One man in Rioja, near the monasteries of Suso and Yuso in San Millan de Cogolla, had gone mushroom hunting early in the morning and crossed my path with a basket full of just enough mushrooms to make a lunch of scrambled eggs and mushrooms, which he would likely drink with a red wine from the nearby winery, Bodegas David Moreno.

I liked the fact that he wasn't greedy; he gathered only enough mushrooms for the day's culinary adventures.
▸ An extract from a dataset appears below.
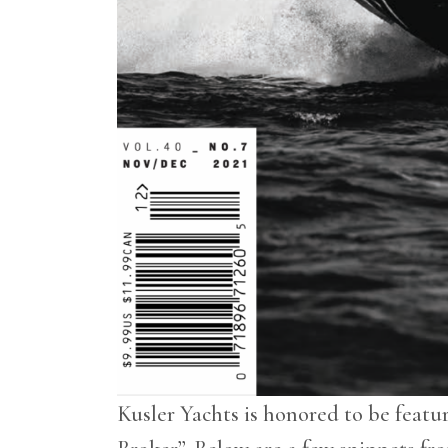
Kusler Yachts is honored to be featu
I imagined that a part of cooking for him was the outdoor exhilaration of gathering his ingredients from the wild as well as from his own kitchen garden.

This recipe is dedicated to his local spirit of the pilgrim's road as well as to American friends who are vegetarians but want to sample the best of Spanish flavors.

Spanish-seasoned vegetarian mushroom wontons

1 package soft tofu (14 oz.),
   mashed to the consistency of scrambled eggs
   (use a fork, potato mashers or clean hands)
5 oz. baby bella mushrooms, finely minced
5 oz. shitake mushrooms, finely minced
2 teaspoons finely chopped fresh chives
2 tablespoons finely chopped cilantro parsley
1 teaspoon grated ginger
2 cloves garlic, finely minced
1/2 teaspoon Spanish picante pimentón
1 tablespoon sesame oil
1 tablespoon soy sauce
Salt and ground pepper to taste (keep in mind that
   the soy sauce adds salt)
1 package wonton skins 
Mix all the ingredients well in a bowl. Take a wonton skin and brush it lightly with water. Take a teaspoon full of the tofu mix and place it in the center of a wonton skin on the side you've just brushed. Fold up the corners to the middle and press all four together at the center. Then align the neighboring edges of the wonton and press them to seal the mix in, giving the overall shape of a diamond-shaped Japanese lantern. Steam the wontons in either bamboo steamers or simply fill a shallow pan with water and a little canola oil and set the wontons into it and cover with a lid. When the skins change from opaque to transparent, gently remove the wonton and set it on a towel to soak up additional water. Make the dipping sauce, below. Place the dipping sauce in a small bowl in the center of a large platter strewn with unchopped chive stalks and arrange the steamed wontons around the bowl on the plate.

Dipping Sauce Ingredients:
1/8 cup soy sauce
1/8 cup water
1/2 teaspoon sesame oil
1/4 teaspoon grated ginger
1/4 teaspoon garlic, finely minced
1/2 teaspoon minced chives
A splash of Chinese hot sauce

A Quick Note on Pimentón

My favorite Spanish seasoning, pimentón, turns vegetarian dishes into meaty, robust experiences. This is how my wontons here take on a more complex, rich texture and flavor even when they are made with tofu, instead of ground pork. Pimentón is a red pepper that is specially dried in smokehouses. There are three types, derived from three types of red peppers: dulce (sweet, the closest to Hungarian paprika but with a bit more bite); agridulce (bittersweet); and picante (spicy hot). I like to play with all three, sometimes even mixing them in the same recipe. This recipe uses the picante variety but sparingly enough so as not to overwhelm the dish or the palettes of pepper-sensitive friends.

Suggested Wine Pairing

Mushrooms are so much a part of the terroir in Rioja, and this recipe inspired by a Riojan mushroom hunter, that I strongly recommend a red Rioja Crianza, the most likely vintage locals would imbibe with their shrooms. 
Crianza refers to the aging of wine, where the wine is at least two years old and 12 months of that two years has to have been in an oak barrel, either American or French oak or both. (White and rosé crianzas are aged for six months in a barrel.)

Reserva and Gran Reserva are the next notches up in the aging process. Reserva reds are at least three years old and have been aged for 12 months in an oak barrel. (White reservas must be at least two years old, with six months spent in a barrel.) Gran reserva reds must spend two years aging in an oak barrel and another three years in bottles. (Gran reserva whites must be four years old and spend six months of those four years in an oak barrel.)

For this recipe, the red Crianza has developed enough character and oak to match nicely with the earth-bound mushrooms but hold enough youth to add a nice light zing. Riojan wines in general have a nice earth-mineral taste with their fruit, a nice dance partner for mushrooms, as well as the nutty sesame oil.